Patriots is a very good TEOTWAWKI manual, in novel format. The author, James Wesley Rawles of Survival Blog strings together many of the potential scenarios that could occur in the aftermath of civilization’s collapse, and demonstrates how those situations might be dealt with. The what and the why are well explained. While some of the situations are not probable, they are possible, and I think the extremes are used to illustrate what to do “just in case.”
The theme of Patriots is financial collapse that set off a chain of events overwhelming our high-tech but extremely fragile civilization. The cause could just as easily have been a limited nuclear war, a plague (natural or man-made), or any of the other TEOTWAWKI scenarios that leave some alive. What matters is what to do if any of those occur.
I consider this book to be essential reading, even considering some of the improbable scenarios. Read this for the information, not the story, or you’ll be disappointed with the dialogue and the lack of character development.
After reading the first five chapters of Patriots over two days – but before reading the sixth – I felt extremely unprepared, relative to the main characters in the book. I’ve always had somewhat of a survivalist mindset and considered myself somewhat squared away, at least with preparations for comfortable sheltering in-place during a minor or short-term catastrophe. But the amount of time, money, research, and detailed planning carried out by the main characters of the book was truly daunting. I wasn’t sure where to get started.
Along came chapter six, “Lawyers, Guns, and Money,” which I suspect chapter was added specifically to allay the fears of those who’d just read the preceding chapters and felt it would be futile to even attempt to prepare.
The brothers who are the main characters of chapter six and seven, do not interact with the characters in the other chapters, and are not mentioned again. Their utility is that they demonstrate how even the completely broke can devise and execute a plan for being prepared. I won’t elaborate further than to say that if they could do it, anyone can – if they are willing to spend the time doing so. That’s the good news of chapters six and seven.
The slightly disturbing news is that, if it offers a window on the authors beliefs, is that some of those beliefs are on the true fringe. For example, the long explanation of why one does not need a drivers license to drive, or a federal firearms license (FFL) to sell guns as a dealer. The same tone as those who say the federal government has no basis for collecting income tax – if you don’t believe their convoluted explanation of laws, you’re an incredibly gullible and ignorant fool.

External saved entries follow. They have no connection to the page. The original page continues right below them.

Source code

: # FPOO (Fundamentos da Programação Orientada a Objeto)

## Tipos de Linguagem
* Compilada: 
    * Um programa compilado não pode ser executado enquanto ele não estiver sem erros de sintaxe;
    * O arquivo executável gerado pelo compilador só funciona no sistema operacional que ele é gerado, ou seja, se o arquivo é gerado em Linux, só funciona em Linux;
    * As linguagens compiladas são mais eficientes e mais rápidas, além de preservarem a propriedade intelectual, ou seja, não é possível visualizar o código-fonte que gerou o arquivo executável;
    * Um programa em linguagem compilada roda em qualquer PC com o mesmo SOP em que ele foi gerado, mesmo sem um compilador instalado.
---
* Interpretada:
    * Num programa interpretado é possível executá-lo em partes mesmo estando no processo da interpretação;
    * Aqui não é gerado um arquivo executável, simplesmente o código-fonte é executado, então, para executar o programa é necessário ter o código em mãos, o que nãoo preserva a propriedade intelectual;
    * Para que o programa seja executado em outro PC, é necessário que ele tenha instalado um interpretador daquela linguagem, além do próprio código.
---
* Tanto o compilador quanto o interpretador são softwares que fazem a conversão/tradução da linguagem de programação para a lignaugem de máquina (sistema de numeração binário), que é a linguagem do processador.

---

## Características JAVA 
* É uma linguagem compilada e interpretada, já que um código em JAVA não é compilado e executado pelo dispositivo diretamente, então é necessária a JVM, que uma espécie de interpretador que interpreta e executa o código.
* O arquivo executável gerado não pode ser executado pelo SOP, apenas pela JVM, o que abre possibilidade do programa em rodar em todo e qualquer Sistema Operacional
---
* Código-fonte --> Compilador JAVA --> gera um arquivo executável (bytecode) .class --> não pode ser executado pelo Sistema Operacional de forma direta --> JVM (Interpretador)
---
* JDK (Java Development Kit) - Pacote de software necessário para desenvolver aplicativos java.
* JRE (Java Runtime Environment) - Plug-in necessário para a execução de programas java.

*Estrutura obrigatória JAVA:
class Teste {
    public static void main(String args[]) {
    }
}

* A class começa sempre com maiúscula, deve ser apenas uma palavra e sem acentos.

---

Some of the things Patriots covers in detail are;
- Selecting group members, firearms, vehicles, and retreats
- Storing/preparing food and access to water
- Training for conflict and defending the home
- Trade and barter
- Dealing with bandits and tyranny
Much more than that, but if you’re reading this you’ll probably of the mindset to read to read the book.
Having said all that, I do have a few additional criticisms.
First and foremost, none of the main characters had children, at least at the outset of the storyline. For all but two of this group, the plan was to get out of Dodge (G.O.O.D) and evacuate to the retreat in Idaho. That is a much easier when not encumbered with young children, as most of us are from our late 20s/early 30s on.
Second, all the spouses/significant others in the book were completely on-board with survivalist preps and the time/financial considerations that takes. That’s realistic if one is of that mindset early enough to limit potential mates to those of like mind, but my hunch is that in the real world many spouses will not go along so easily (actually I speak from experience here, on both criticisms, but that’s for another post – maybe).
If those issues had been addressed with some of the main characters, IMO, the book would have been more complete. Those of us with these issues need to be aware of the additional planning required.
The third criticism – setting the bar too high, especially financially – was partially allayed by chapters six and seven, but not completely. The main characters must have poured tens of thousands of dollars a year into getting ready, which for most people is completely unrealistic.
Fourth is guns. There seems to be a focus on .308 and .45, and a disdain for weapons in 5.56 or 9mm – the AK-47, SKS, and Mosin Nagant barely got any mention whatsoever. Considering how much cheaper those proven firearms are and how much cheaper their ammunition is, I think that’s a grave oversight. Or perhaps it’s not an oversight and the author believes those calibers are inferior, which I would have to absolutely disagree with.
Lastly, legality. Some of the things the characters do, even before the collapse, are illegal. After the collapse it doesn’t matter, but these days it does.
Those that read this book and accept that our globalized civilization is in reality extremely fragile – or already understood that but see some of the potential consequences in Patriots – are likely to be on the path to making some life-changing decisions. If you live in an urban area you may consider moving, or at an absolute minimum making detailed evacuation plans (that’s where I’m at) to a safe place (luckily we do have a place to go).
At just over $10, the author is not out to make money but provide a public service.